Did you think right from the start that you’d be making records long-term? No, it took a long time. Since a very young age, I knew I would be involved with creativity and performance, but I didn’t know how. I at no time considered that I could live by writing songs. I thought I might be an art teacher. I made my first record firmly believing that nobody would buy it and I’d have to go back to school. It wasn’t until after To Bring You My Love and Is This Desire? that I actually thought, “Okay, this is what I’m doing with my life.”
“I’m not interested in people knowing anything about me.”

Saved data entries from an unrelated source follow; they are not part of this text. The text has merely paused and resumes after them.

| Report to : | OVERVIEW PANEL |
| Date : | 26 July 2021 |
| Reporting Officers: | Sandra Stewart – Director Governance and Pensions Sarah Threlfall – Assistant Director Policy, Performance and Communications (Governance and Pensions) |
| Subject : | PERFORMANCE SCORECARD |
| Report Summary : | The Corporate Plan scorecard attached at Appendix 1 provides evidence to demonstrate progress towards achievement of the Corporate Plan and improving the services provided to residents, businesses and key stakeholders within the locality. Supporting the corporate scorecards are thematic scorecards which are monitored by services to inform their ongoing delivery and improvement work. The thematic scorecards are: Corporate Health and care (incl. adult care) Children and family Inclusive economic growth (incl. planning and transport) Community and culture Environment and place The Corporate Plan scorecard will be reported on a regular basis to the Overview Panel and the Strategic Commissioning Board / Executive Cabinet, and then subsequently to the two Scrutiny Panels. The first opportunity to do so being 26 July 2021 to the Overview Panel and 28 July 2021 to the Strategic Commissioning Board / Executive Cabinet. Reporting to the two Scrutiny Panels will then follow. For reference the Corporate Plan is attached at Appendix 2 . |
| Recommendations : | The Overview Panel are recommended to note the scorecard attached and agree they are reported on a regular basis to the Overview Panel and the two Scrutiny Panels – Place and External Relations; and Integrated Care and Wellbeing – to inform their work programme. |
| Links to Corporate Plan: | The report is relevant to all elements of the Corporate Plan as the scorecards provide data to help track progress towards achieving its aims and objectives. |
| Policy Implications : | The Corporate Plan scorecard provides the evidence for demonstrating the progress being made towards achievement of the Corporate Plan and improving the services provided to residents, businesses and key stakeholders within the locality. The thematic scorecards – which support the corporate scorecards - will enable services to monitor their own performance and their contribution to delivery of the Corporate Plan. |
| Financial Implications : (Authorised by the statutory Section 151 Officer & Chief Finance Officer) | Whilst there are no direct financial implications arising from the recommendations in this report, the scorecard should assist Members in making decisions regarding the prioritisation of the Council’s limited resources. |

Mystery has always been important to your music. Is that harder to maintain these days because of the Internet? I’ve never thought about it. I don’t own a computer. I’m still rather old-fashioned. I tend to look things up in a giant encyclopedia or a dictionary. I’m a very tactile person. I like the feel and smell of things. I have quite basic animal instincts in that way. I don’t respond to machines and man-made plasticky things.
The village of Abbotsbury in Polly Jean Harvey’s home county of Dorset, England, is just north of the Jurassic Coast: 95 miles of beach and cliff face spanning 185 million years of shifting geology. It’s a good place to meet and talk about White Chalk, her radically different seventh album, a haunting record that doesn’t seem of this era. Wearing a white blouse and a black leather jacket in the dark corner of a local pub, Harvey is neither the Victorian waif pictured on the cover of White Chalk nor the hair-raising banshee of her earlier records, but a reserved 38-year-old who speaks the way she pours her tea: very carefully.
You were living in Los Angeles for a while, but this place couldn’t be more different. I get a bit restless being in one place for any length of time. It’s very unhealthy for the creative process. I haven’t been in L. A. for a couple years. I’m already thinking about moving again—I might go somewhere next year and see what that brings.
Are you ever entirely happy with an album? I think that’s only happened three times: this album, Is This Desire?, and To Bring You My Love. I felt those three records absolutely achieved my vision at the time. Stories From the City, Stories From the Sea [winner of the Mercury Prize in 2001] was an experiment—I wanted to make a record of great pop songs I could dance about to. But I didn’t find my soul was engaged in that type of songwriting.
White Chalk uses piano instead of guitar, and even your voice sounds different. Were your trademark sounds beginning to feel like a trap? I don’t know if I would describe it as a trap, but I try not to repeat myself. I’m just not interested in doing things that are comfortable. I can write PJ Harvey albums until the cows come home, but that doesn’t interest me. I had to write 50 or 60 songs to get 11 good ones that sounded different. I’d rather write a not particularly strong record that sounded different than a bunch of strong songs in the same old way.
Do you always have a few possible future directions in your head? Oh yeah. At any one time I have maybe 50 different albums in my head. My only frustration comes from having to choose very carefully what I do, because I’ll never get everything done in my lifetime. I write so many songs I really like, but they’re nothing new, and I don’t feel that the world needs any more of the same. Maybe after I’ve died, they’ll release them all. While I’m around, I have quite good quality control.